Niall Garrett worked in the same department as John Tingey. He specialised in finding reasons for not doing anything. He was reasonably good at this, his lack of intelligence, imagination, or creativity equipping him well for the task.
The very fine man called Robert, who designed everything and helped everybody, was the designer of Vodafone’s, and probably Europe’s, first Pre-Pay system for mobile phones. It is difficult to remember a time when there were no pre-pay phones, and the concept was quite radical. This man worked night and day, and produced the first definition ( I actually helped him on some aspects, and for some weeks we had a friendly rivalry as to who had worked the longest hours – 1,2 or 3am in the morning was not unusual). The document ran to over ninety pages, and covered every aspect from network design to top-up in shops, from banking partner interfaces to voucher codes. It was the basic service design which would shortly make Vodafone vast fortunes out of pre-pay phones.
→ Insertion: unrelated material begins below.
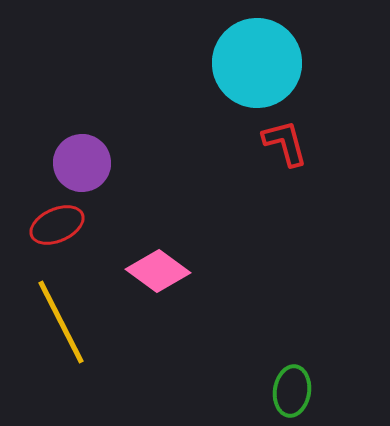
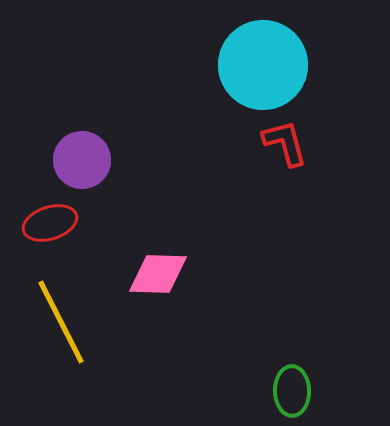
cyan circle: moved 6 px right, 2 px down
purple circle: moved 3 px up
red ellipse: moved 7 px left, 2 px up; rotated 6 degrees clockwise
pink diamond: moved 3 px down; rotated 34 degrees counterclockwise
green ellipse: rotated 9 degrees counterclockwise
As usual, it had to be distributed to every part of Vodafone.
One quiet afternoon, Robert called out to the office “Come and look at this, it’s Niall Garrett’s response.” And so we gathered round his terminal.
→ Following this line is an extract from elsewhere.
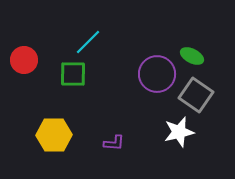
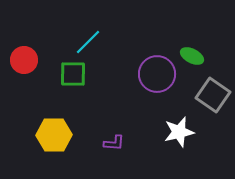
gray square: moved 17 px right
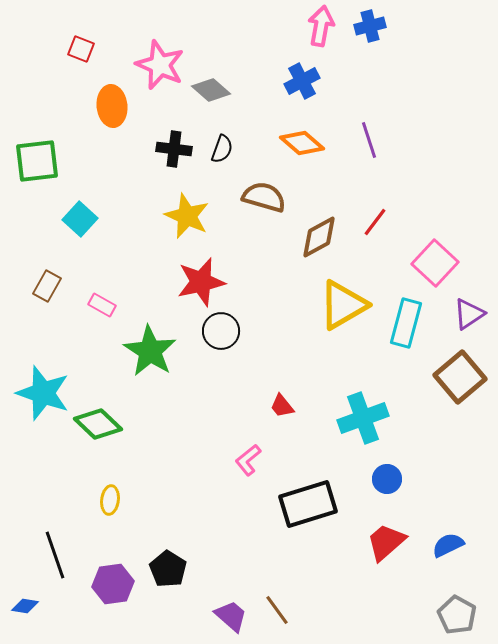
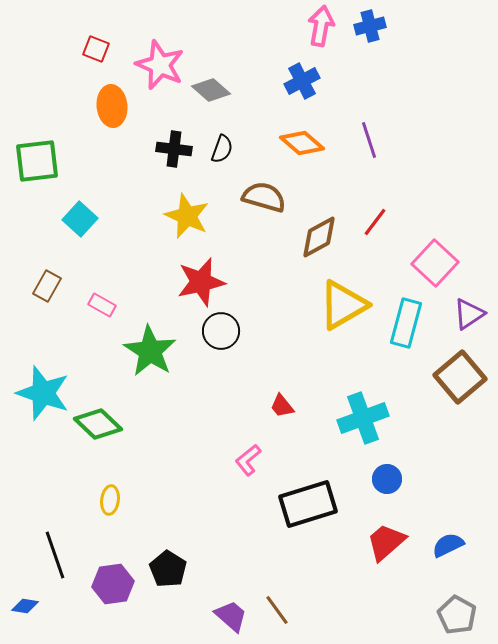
red square at (81, 49): moved 15 px right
Robert revealed Niall Garrett’s responses. It read :
“On page 36 you have missed the d off of enhance. This proves to me this document has not been reviewed.”
There were exclamations of disbelief, much laughter, and re-reading. There was nothing else just this sentence, and confirmation of rejection.
The new man said “Change it to denhance and send it back !”. General collapse into roaring laughter. Brilliant.